Will there be a web/GUI interface?
Yes, but not before the prototype is finished. The first version will be web-based and likely also in PHP, as of course it can integrate tightly. However, since the prototype will have a console command for everything, interfaces can be written in most languages.
Isn’t this just database replication?
No. Database replication assumes that all changes are final, and so a history of each row is not kept. In Meshing, rows are all versioned, so if an instance makes some malicious changes, they can be reverted easily. In any case, relational database replication is generally a one-way process, but Meshing can be bidirectional. Note that even if we used replication to (partially) achieve Meshing’s objectives, it would clash with the project strategy, since such systems are not available on commodity hosting.
Also, Meshing will provide tools to manipulate database designs, database instances, connections and trusts, which would not be nearly as simple or cross-platform using native replication systems.
You need bidirectional replication and record versioning. Why aren’t you using CouchDB?
Good question! When I was first asked this, I didn’t know about the replication feature in CouchDB – it sounds very similar to what I’m trying to achieve. For those who haven’t yet come across it, CouchDB is a document database that simply stores sets of key-value pairs, and is a very different affair to a traditional database. But I was pleased to have been asked this question, as it prompted me to do some related research; in the process I found that the Refuge Project is already using CouchDB for precisely this purpose. This is good news, since it shows that someone else thinks the idea is worth pursuing.
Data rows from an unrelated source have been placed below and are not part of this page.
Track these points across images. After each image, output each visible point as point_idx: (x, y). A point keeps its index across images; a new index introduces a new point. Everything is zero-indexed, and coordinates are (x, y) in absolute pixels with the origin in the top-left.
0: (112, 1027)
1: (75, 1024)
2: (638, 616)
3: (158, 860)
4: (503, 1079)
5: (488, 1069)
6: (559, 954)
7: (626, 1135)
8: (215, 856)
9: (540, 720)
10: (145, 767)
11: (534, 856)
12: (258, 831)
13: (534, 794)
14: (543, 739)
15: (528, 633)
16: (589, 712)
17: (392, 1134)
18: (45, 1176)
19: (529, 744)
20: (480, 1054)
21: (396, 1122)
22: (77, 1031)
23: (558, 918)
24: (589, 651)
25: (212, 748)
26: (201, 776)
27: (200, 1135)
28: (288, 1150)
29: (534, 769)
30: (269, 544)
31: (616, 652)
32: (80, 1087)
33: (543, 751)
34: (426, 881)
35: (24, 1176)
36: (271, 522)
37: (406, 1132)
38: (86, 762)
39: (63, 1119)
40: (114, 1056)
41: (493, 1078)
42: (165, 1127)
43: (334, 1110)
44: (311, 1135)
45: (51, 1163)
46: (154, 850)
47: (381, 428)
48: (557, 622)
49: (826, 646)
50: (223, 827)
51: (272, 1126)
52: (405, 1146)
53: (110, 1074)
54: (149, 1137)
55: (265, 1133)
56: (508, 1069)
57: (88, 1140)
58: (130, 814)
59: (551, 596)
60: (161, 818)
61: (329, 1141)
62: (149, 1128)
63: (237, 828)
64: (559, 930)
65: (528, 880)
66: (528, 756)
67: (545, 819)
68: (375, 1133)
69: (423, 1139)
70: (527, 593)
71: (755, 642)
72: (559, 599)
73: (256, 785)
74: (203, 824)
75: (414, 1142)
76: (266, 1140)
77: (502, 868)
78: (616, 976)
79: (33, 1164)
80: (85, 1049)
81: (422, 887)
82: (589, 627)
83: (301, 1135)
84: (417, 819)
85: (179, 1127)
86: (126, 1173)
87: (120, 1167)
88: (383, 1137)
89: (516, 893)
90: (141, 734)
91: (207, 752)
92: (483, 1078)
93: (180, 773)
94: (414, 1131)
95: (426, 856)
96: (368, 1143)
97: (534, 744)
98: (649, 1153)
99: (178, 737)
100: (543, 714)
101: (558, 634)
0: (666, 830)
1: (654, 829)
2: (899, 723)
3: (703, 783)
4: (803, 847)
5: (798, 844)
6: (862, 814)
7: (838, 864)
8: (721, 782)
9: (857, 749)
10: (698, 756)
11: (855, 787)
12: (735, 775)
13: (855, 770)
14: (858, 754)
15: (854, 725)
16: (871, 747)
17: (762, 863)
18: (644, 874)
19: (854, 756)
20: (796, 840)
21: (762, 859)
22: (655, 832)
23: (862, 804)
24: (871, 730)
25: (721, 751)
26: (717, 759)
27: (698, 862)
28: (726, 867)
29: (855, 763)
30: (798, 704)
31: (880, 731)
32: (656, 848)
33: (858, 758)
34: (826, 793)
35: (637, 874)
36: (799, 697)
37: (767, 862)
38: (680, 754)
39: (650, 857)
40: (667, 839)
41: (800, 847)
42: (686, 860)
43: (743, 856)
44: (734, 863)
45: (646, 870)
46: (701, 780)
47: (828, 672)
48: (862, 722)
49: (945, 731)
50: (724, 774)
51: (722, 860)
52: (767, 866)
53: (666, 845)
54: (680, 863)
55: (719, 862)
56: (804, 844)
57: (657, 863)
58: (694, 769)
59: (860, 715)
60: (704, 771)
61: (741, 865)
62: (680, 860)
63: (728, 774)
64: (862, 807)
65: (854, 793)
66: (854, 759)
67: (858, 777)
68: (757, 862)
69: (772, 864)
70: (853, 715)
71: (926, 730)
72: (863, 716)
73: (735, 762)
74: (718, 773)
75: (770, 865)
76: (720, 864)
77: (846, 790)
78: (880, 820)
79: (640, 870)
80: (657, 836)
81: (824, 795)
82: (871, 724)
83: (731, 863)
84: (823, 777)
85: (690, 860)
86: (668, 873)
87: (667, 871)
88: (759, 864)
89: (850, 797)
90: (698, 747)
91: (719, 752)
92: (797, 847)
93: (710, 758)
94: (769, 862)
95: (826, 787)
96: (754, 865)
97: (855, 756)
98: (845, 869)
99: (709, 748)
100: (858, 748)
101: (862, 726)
One of my aims for Meshing was that it runs on extremely basic hosting, to encourage widespread adoption. As it happens I have been advised that, since CouchDB is being engineered to work on Android, it doesn’t need a high-spec server to run; I am told it will run in a VPS with 256MB of RAM. Nevertheless, it still won’t run on a shared Linux host, which I am very keen for Meshing to do. In any case, whilst NoSQL systems are undoubtedly offering wins for early tech adopters, most of the world is still firmly sticking to relational systems, and I want Meshing to bear that in mind.